Questo è stato additato come il prevalente “cosa”, “colpevole”, “perché” al pari di un pirandelliano Uno, nessuno e centomila motivi alla base del crollo asiatico. Carry trade, una sfiziosità, rara, e ai molti commensali sconosciuta che, in quanto tale, si presenta appetitosa. La novità messa in tavola è stata subito gradita. Ovunque, tutti, ne parlavano, ma pochi, pochissimi, sapevano l’effettivo significato. Saziarsi era l’importante.
Oggi, con questo nostro approfondimento, non abbiamo la presunzione di insegnare o correggere qualcuno e, infatti, riportiamo la definizione che si può consultare dal sito internet di Banca d’Italia: «Carry trade. Strategia finanziaria per la quale un investitore s’indebita per un dato ammontare nella valuta di un Paese in cui i tassi di interesse sono bassi (funding currency), converte tale ammontare nella valuta di un Paese in cui i tassi di interesse sono elevati (target currency) e acquista attività finanziarie denominate in quest’ultima divisa senza coprirsi dal rischio di cambio e con l’attesa di lucrare sul differenziale di interesse. Una variante di tale strategia consiste nel vendere valute per le quali il tasso di cambio a termine è apprezzato rispetto al tasso di cambio a pronti e contestualmente comprare valute per le quali il tasso di cambio a termine è deprezzato rispetto al tasso di cambio a pronti».
Si tratta di un piatto decisamente complesso che, nonostante la sua difficile spiegazione ha, però, riscontrato gradimento ovunque. Tutti ne hanno apprezzato l’esclusività dell’idea e soprattutto della “materia prima”. Ma, ora, una degna conclusione a questo imperdibile menù.
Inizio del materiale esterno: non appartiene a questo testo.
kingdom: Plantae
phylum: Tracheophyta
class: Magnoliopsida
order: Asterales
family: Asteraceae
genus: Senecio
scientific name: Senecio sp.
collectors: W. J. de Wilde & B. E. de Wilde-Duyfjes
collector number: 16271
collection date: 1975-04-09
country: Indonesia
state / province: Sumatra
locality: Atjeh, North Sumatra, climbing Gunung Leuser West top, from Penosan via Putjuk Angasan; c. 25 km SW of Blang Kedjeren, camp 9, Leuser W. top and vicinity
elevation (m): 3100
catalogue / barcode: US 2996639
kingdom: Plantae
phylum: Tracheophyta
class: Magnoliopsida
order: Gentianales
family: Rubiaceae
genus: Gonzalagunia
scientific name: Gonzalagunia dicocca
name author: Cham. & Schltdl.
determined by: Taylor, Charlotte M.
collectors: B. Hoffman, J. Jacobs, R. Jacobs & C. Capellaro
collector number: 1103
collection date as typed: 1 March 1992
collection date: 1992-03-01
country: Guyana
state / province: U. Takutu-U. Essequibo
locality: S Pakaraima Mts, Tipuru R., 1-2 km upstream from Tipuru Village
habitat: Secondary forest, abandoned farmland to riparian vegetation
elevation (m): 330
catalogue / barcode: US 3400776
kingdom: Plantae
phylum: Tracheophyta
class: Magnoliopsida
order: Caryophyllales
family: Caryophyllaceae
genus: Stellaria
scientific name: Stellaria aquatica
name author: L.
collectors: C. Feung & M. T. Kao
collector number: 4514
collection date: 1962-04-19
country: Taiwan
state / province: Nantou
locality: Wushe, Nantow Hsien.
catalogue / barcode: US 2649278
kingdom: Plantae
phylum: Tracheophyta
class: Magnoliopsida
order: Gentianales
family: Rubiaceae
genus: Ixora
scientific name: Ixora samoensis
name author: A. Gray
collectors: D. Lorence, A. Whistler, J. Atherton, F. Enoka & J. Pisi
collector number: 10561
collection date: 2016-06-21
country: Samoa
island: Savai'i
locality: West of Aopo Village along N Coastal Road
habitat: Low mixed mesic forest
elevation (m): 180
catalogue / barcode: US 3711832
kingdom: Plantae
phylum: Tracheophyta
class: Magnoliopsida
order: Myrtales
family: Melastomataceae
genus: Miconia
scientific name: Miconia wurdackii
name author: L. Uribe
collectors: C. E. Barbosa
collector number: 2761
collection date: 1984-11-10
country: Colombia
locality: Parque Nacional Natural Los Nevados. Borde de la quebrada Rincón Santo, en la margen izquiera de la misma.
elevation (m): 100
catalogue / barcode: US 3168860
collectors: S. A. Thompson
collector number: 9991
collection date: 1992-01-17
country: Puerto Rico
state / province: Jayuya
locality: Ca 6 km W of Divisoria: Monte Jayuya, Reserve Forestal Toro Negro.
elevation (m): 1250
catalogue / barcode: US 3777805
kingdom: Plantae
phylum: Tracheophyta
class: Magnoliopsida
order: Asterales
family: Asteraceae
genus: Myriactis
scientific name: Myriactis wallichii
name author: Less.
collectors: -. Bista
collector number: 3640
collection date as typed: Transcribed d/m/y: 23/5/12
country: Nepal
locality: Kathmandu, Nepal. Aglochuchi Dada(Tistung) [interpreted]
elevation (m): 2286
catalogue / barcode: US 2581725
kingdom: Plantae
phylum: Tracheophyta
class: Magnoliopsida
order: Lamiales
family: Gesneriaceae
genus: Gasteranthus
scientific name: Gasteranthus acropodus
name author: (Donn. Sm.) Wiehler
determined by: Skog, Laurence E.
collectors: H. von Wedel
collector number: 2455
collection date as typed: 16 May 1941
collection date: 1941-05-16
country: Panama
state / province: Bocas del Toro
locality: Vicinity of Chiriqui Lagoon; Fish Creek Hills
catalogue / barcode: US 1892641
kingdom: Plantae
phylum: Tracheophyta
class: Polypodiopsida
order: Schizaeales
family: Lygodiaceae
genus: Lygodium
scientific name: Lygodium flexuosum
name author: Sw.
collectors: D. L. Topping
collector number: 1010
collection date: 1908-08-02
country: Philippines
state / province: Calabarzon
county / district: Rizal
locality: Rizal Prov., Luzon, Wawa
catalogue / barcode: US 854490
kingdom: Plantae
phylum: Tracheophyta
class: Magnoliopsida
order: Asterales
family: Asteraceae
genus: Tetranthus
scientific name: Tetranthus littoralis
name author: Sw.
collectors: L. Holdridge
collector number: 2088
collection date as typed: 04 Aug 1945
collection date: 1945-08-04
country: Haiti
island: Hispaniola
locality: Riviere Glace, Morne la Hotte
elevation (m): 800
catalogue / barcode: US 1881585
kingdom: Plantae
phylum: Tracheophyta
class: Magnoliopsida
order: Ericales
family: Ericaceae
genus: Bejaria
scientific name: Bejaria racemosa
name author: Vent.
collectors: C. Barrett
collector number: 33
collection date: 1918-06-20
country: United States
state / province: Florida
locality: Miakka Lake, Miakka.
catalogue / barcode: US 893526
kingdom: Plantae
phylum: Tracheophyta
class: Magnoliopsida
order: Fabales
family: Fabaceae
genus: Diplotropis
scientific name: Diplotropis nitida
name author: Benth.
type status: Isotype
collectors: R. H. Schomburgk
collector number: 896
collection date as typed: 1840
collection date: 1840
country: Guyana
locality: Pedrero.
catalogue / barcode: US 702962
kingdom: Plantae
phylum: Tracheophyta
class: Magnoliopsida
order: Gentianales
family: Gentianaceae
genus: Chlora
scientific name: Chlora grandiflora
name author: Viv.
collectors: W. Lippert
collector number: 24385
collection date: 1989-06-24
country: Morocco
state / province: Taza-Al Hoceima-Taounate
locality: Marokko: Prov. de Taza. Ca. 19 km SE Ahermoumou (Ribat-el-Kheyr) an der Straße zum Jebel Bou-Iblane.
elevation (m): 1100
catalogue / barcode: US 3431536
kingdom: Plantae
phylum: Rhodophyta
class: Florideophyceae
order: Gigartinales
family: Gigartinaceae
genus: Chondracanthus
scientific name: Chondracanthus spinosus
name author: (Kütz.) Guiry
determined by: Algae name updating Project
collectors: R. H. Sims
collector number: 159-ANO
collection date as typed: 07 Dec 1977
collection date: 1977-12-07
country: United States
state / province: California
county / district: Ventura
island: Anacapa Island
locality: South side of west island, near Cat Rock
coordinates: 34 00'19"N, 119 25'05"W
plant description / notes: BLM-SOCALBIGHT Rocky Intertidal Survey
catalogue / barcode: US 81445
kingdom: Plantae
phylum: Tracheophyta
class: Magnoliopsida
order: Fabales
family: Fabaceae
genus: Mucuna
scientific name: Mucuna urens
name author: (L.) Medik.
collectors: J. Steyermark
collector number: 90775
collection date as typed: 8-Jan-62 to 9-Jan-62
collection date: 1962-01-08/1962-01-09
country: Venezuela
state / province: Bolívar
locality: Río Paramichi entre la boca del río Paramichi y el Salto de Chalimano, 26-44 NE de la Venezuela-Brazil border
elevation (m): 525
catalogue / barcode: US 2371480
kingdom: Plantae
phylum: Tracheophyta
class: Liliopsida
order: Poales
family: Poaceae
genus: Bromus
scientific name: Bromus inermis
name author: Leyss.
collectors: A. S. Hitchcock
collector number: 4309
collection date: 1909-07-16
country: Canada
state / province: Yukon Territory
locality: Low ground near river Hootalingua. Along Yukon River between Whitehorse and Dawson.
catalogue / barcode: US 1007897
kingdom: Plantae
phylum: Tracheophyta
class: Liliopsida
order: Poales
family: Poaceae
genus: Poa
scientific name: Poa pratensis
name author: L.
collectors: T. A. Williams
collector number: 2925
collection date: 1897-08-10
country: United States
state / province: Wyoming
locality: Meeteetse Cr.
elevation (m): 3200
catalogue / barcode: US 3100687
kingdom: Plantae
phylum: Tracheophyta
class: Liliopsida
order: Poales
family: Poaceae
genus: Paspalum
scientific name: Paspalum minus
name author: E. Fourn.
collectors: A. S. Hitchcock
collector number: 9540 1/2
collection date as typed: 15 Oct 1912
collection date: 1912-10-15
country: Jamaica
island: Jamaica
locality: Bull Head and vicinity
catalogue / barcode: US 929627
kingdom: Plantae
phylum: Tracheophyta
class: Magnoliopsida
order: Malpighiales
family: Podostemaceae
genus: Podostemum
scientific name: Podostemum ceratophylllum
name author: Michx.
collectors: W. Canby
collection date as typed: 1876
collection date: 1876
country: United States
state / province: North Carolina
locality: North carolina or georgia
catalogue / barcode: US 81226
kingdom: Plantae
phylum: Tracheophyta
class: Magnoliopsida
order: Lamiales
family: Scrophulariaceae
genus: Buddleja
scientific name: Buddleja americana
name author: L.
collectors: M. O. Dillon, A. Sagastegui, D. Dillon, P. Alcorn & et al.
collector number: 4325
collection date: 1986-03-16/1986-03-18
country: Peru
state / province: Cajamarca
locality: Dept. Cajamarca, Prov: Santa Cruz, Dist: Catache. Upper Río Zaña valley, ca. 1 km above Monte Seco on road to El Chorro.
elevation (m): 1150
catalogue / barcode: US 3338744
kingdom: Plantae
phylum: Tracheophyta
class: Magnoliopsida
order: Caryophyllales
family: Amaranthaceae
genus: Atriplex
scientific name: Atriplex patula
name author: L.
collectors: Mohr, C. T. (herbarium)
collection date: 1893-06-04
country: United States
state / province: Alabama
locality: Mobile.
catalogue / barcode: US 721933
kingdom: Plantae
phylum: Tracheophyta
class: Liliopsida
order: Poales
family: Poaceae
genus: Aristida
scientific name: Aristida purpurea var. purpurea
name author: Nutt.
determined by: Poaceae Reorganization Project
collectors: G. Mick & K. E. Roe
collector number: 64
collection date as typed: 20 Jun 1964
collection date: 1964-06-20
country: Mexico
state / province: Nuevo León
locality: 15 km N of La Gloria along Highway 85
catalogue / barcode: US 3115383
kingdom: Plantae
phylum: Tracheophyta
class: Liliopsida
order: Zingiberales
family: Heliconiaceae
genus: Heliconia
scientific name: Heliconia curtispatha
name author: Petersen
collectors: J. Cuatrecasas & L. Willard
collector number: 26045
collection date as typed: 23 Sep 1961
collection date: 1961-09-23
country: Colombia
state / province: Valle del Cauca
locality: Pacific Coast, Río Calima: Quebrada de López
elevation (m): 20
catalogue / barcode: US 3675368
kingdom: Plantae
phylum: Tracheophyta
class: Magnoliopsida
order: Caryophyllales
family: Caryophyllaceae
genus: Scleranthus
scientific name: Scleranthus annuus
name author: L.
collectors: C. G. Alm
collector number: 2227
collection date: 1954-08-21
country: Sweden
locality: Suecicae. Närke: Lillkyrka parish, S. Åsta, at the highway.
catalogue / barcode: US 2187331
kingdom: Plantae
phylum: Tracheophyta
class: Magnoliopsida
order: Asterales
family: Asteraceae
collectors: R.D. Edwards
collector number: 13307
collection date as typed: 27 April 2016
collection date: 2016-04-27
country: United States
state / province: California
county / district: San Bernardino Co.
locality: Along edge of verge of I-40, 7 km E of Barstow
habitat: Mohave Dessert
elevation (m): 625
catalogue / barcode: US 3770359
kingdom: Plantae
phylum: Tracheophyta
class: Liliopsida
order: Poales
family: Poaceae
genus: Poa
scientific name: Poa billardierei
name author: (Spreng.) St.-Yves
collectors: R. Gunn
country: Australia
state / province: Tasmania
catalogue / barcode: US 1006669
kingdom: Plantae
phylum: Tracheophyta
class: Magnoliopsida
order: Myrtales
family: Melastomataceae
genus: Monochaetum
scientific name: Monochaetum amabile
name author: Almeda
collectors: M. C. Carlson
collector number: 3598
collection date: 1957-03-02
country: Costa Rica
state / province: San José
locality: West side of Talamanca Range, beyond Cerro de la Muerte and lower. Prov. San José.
Un buon amaro.
Si è parlato di carry trade quale trigger e market mover per il crash nipponico: siamo sicuri che sia stato questo? Ci sono elementi oggetti a supporto di questa ipotesi? Chi ha trattato questa tesi è effettivamente a conoscenza della contropartita acquistata? Perché carry trade sì e qualsiasi altro (sell off algoritmico) no? E su questa falsa riga potremmo continuare all’infinito. A noi, il solo carry trade, non convince. Troppo facile o, viceversa, “solamente” sbagliato. Per comprendere a fondo la tematica e sostenerne l’argomentazione della stessa sono necessari elementi che, umilmente, potremmo classificare come “sconosciuti” perché di difficile reperimento o, alternativamente, “improbabili” poiché riservati a personale autorizzato. Palesare, quindi, una verità come se fosse evidente appare ostico.
Per chi volesse approcciare il tema carry trade suggeriamo di consultare il sito internet di Banca d’Italia dove possono essere visionati due distinti Working Papers del settembre 2011 (N. 817 – Le determinanti macroeconomiche del carry trade) e del gennaio 2016 (N. 1046 – La strategia finanziaria del carry trade e il tasso di cambio: evidenza da un modello TVAR). Pur essendo un breve e circoscritto accenno a questa vasta strategia risulta evidente la complessità delle variabili in gioco.
Vogliamo fermarci qui, immaginando, la vostra curiosità nell’apprendere la nostra “verità” che, prontamente, sveliamo: la borsa nipponica nelle ore successive ha recuperato il terreno perduto al pari delle altre principali piazze finanziarie internazionali. Carry trade finito? Questo è stato e questo è il mercato finanziario che, doverosamente, pretende rispetto.